■ Work item
Copy exactly, please, the line that has "right knee: (841, 864)" in it along with every line after it to the end of the listing.
----
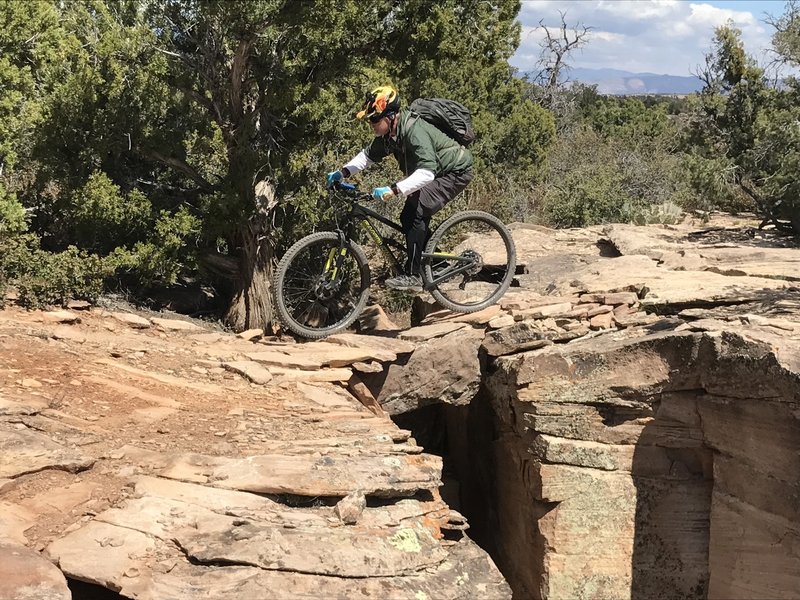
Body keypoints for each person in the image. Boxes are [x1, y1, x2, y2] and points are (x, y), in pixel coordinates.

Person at [326, 85, 474, 292]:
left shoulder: (414, 130)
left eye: (375, 119)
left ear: (390, 116)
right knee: (408, 216)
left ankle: (413, 276)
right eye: (370, 119)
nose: (371, 124)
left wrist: (394, 189)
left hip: (455, 172)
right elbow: (367, 156)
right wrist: (342, 173)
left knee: (416, 211)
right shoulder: (389, 135)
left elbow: (428, 172)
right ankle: (438, 264)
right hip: (436, 171)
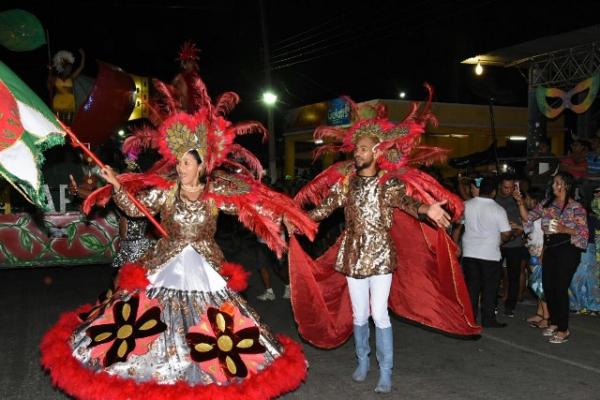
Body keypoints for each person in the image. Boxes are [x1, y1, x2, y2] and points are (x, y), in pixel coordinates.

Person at [40, 62, 315, 400]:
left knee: (213, 328)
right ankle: (161, 374)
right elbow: (135, 208)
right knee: (153, 320)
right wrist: (116, 185)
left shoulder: (215, 194)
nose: (180, 168)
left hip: (204, 267)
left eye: (186, 163)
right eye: (179, 162)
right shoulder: (167, 190)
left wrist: (281, 215)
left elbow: (250, 204)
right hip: (167, 262)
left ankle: (205, 376)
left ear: (201, 165)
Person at [289, 88, 480, 394]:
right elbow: (322, 211)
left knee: (379, 314)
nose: (357, 153)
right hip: (352, 254)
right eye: (356, 149)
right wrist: (296, 219)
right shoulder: (346, 184)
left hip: (380, 255)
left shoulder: (387, 185)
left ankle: (386, 371)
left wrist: (426, 208)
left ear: (377, 152)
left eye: (363, 149)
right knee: (358, 314)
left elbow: (407, 202)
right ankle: (363, 361)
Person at [518, 172, 588, 344]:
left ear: (567, 186)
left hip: (568, 250)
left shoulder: (576, 207)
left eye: (558, 183)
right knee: (549, 288)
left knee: (560, 288)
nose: (554, 186)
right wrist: (520, 202)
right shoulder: (547, 203)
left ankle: (564, 329)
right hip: (550, 249)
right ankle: (554, 322)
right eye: (553, 183)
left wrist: (565, 229)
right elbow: (528, 218)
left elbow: (584, 233)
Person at [462, 177, 513, 328]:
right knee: (490, 288)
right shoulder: (498, 209)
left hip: (470, 252)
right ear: (493, 192)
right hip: (489, 254)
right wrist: (506, 237)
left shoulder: (466, 205)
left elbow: (458, 223)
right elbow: (506, 233)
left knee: (472, 287)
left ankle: (470, 319)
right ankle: (488, 319)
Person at [495, 175, 528, 318]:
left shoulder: (519, 199)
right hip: (497, 242)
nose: (508, 190)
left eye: (510, 187)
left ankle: (510, 306)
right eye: (505, 187)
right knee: (494, 275)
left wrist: (521, 201)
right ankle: (492, 304)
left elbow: (527, 218)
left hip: (515, 243)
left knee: (514, 275)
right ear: (500, 186)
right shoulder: (494, 199)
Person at [47, 49, 85, 124]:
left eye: (70, 68)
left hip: (69, 104)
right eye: (68, 68)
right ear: (63, 68)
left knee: (68, 125)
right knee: (59, 124)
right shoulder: (55, 78)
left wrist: (83, 55)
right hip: (58, 104)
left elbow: (81, 66)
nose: (69, 69)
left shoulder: (72, 77)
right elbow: (49, 88)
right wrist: (49, 78)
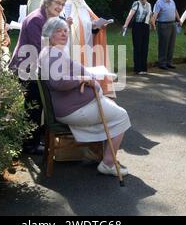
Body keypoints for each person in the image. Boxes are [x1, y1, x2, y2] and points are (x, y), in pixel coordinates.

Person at [39, 17, 130, 176]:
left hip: (72, 106)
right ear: (49, 34)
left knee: (112, 108)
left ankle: (95, 152)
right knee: (122, 116)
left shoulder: (52, 51)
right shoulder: (53, 54)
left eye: (65, 31)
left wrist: (87, 75)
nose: (64, 34)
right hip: (73, 110)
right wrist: (83, 79)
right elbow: (58, 82)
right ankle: (108, 163)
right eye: (58, 31)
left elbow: (69, 73)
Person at [9, 0, 69, 154]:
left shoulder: (49, 19)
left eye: (62, 4)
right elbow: (40, 47)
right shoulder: (37, 19)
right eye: (57, 3)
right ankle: (29, 145)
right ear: (47, 2)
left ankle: (34, 141)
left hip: (36, 68)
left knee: (37, 106)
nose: (60, 7)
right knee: (33, 107)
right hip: (26, 68)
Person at [63, 0, 114, 97]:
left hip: (86, 43)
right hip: (71, 46)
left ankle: (87, 94)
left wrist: (97, 25)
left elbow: (87, 20)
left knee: (87, 70)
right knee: (76, 72)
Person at [122, 0, 152, 75]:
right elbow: (130, 15)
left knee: (145, 47)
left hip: (145, 27)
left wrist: (152, 24)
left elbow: (150, 16)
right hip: (137, 27)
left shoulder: (149, 5)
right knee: (138, 47)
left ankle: (143, 68)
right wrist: (125, 25)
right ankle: (137, 69)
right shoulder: (136, 3)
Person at [151, 0, 181, 70]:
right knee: (163, 44)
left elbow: (175, 11)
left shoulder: (172, 1)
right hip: (163, 25)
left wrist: (179, 20)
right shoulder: (159, 2)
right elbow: (155, 14)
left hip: (172, 24)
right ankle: (162, 63)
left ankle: (169, 62)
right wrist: (153, 23)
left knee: (171, 44)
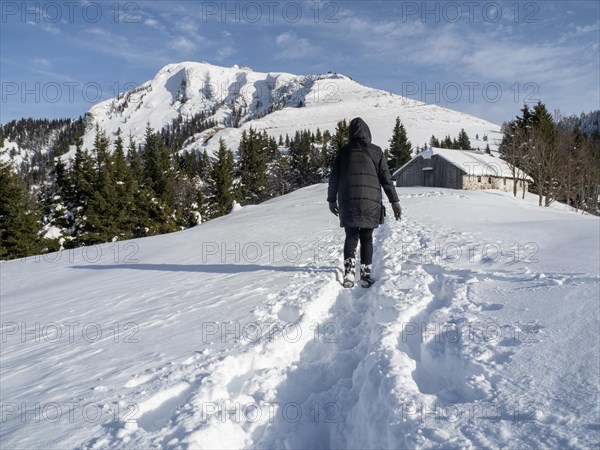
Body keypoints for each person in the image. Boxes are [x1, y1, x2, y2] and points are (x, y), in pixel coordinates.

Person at [327, 117, 402, 288]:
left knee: (351, 236)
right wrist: (394, 202)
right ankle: (366, 275)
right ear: (368, 133)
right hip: (371, 202)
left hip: (348, 202)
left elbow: (333, 179)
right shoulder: (376, 151)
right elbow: (386, 180)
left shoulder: (343, 152)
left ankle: (349, 273)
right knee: (367, 237)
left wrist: (331, 200)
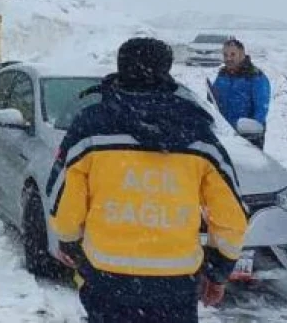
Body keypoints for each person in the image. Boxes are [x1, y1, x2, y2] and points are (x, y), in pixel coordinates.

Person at [49, 37, 248, 323]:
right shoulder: (197, 132)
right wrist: (218, 273)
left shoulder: (91, 126)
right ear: (166, 71)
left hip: (107, 278)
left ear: (121, 68)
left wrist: (69, 244)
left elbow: (65, 202)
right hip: (175, 285)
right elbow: (231, 218)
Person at [212, 38, 271, 148]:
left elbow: (261, 110)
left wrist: (249, 131)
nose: (228, 58)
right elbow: (214, 100)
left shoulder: (256, 77)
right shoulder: (222, 75)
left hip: (248, 138)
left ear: (242, 54)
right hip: (225, 135)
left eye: (233, 54)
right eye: (225, 55)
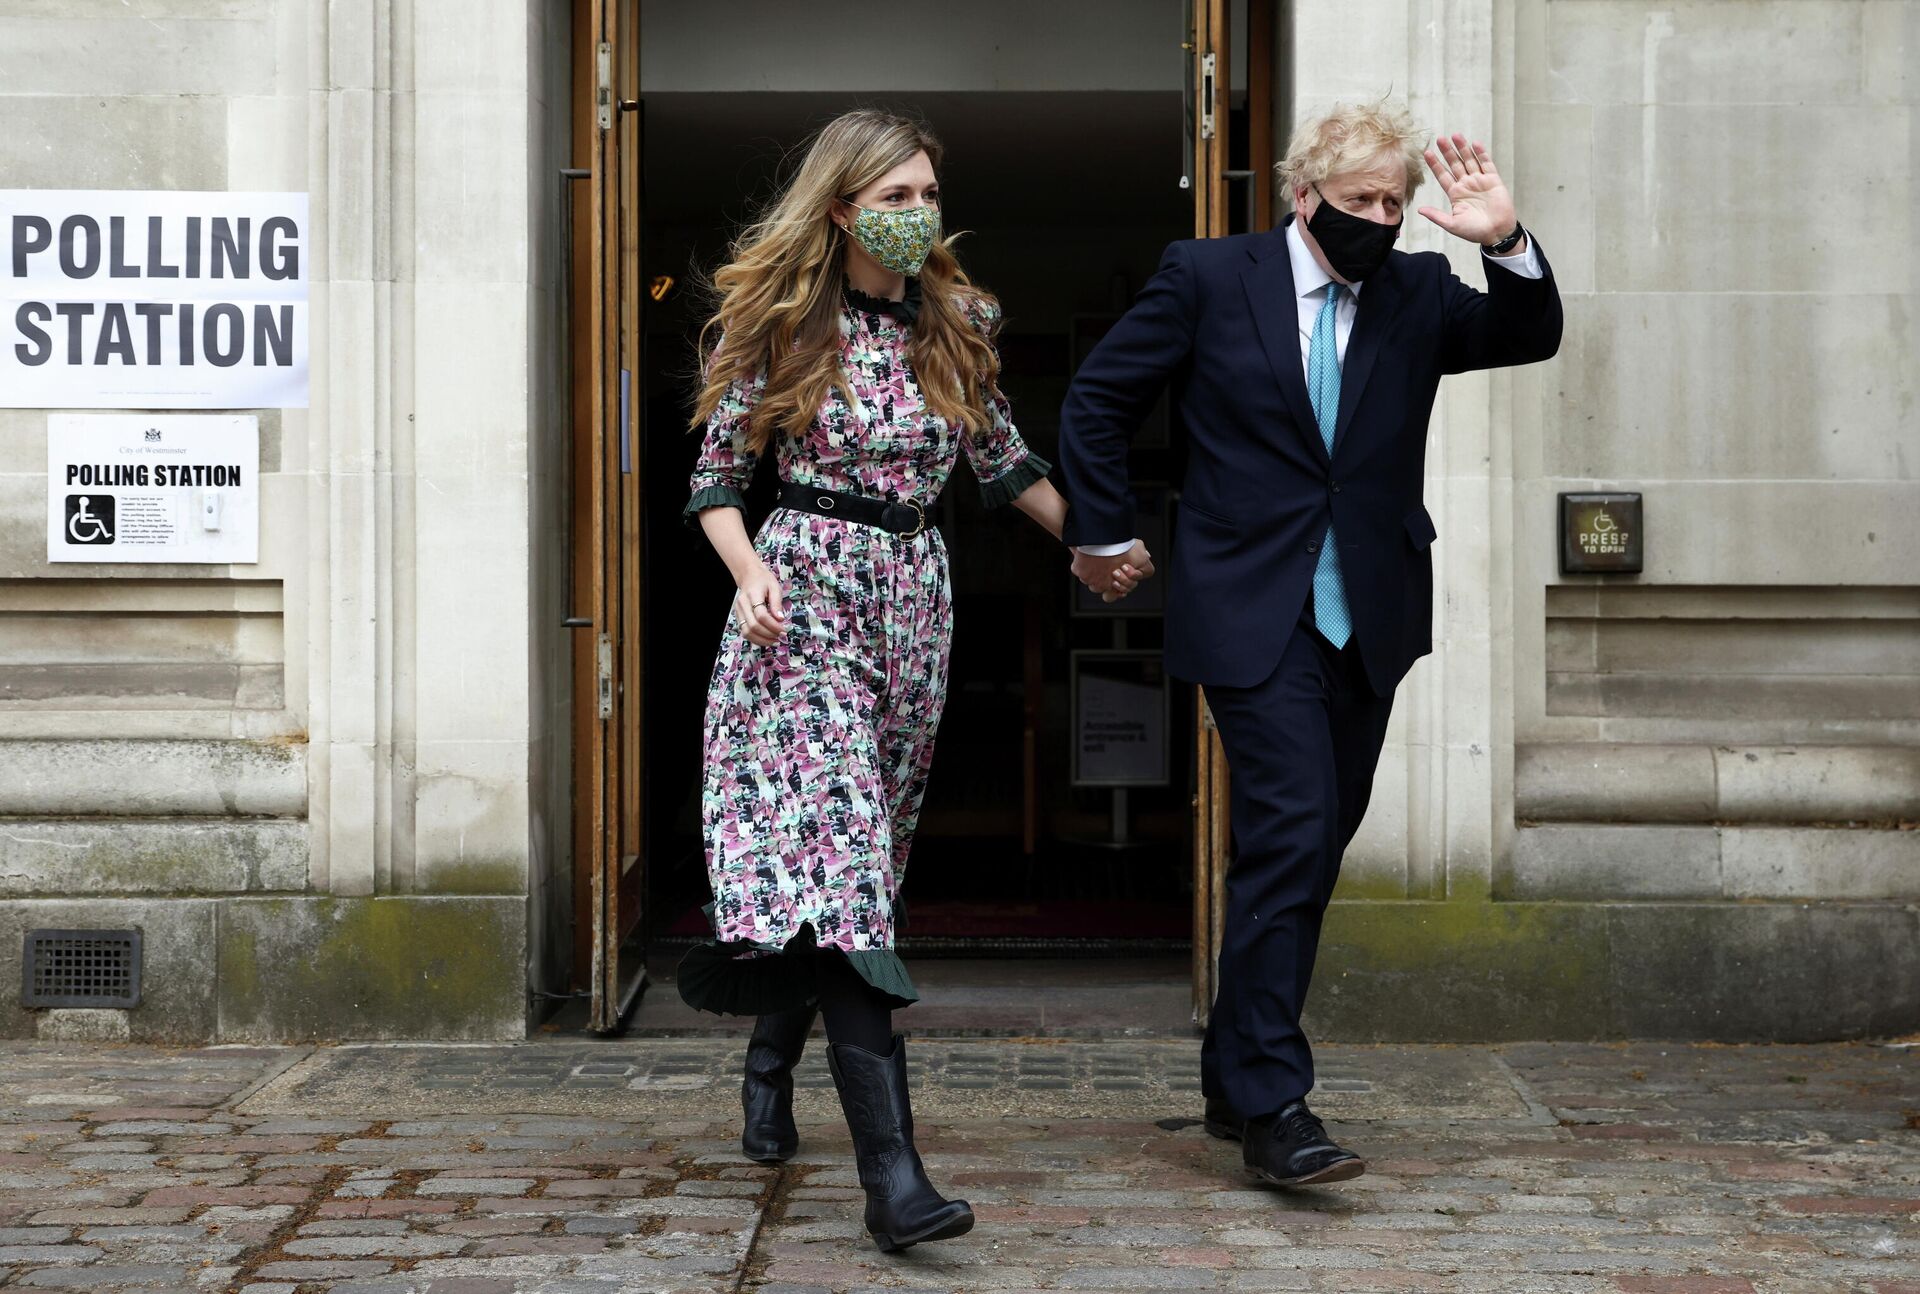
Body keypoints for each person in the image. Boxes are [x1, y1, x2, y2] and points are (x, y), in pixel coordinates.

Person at [1059, 101, 1560, 1187]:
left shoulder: (1418, 290)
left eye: (1392, 203)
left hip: (1369, 612)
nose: (1379, 220)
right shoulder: (1208, 276)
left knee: (1312, 844)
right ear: (1302, 196)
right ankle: (1277, 1107)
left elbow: (1529, 334)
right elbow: (1098, 399)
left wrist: (1506, 241)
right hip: (1253, 609)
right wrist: (1102, 531)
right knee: (1291, 831)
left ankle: (1230, 1067)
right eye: (1358, 202)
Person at [679, 108, 1151, 1252]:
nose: (918, 216)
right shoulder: (778, 324)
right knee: (841, 864)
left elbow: (999, 460)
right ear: (841, 207)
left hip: (912, 599)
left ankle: (768, 1056)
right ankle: (894, 1183)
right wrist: (747, 574)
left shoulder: (958, 322)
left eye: (928, 196)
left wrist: (1088, 542)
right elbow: (714, 480)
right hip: (799, 601)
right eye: (894, 199)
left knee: (865, 864)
----
■ Output for this task
right knee: (841, 864)
left elbow: (999, 460)
right ear: (841, 207)
left hip: (912, 599)
left ankle: (768, 1056)
right ankle: (894, 1183)
right wrist: (747, 574)
left shoulder: (958, 322)
left eye: (928, 196)
left wrist: (1088, 542)
right elbow: (714, 480)
right hip: (799, 601)
right eye: (894, 199)
left knee: (865, 864)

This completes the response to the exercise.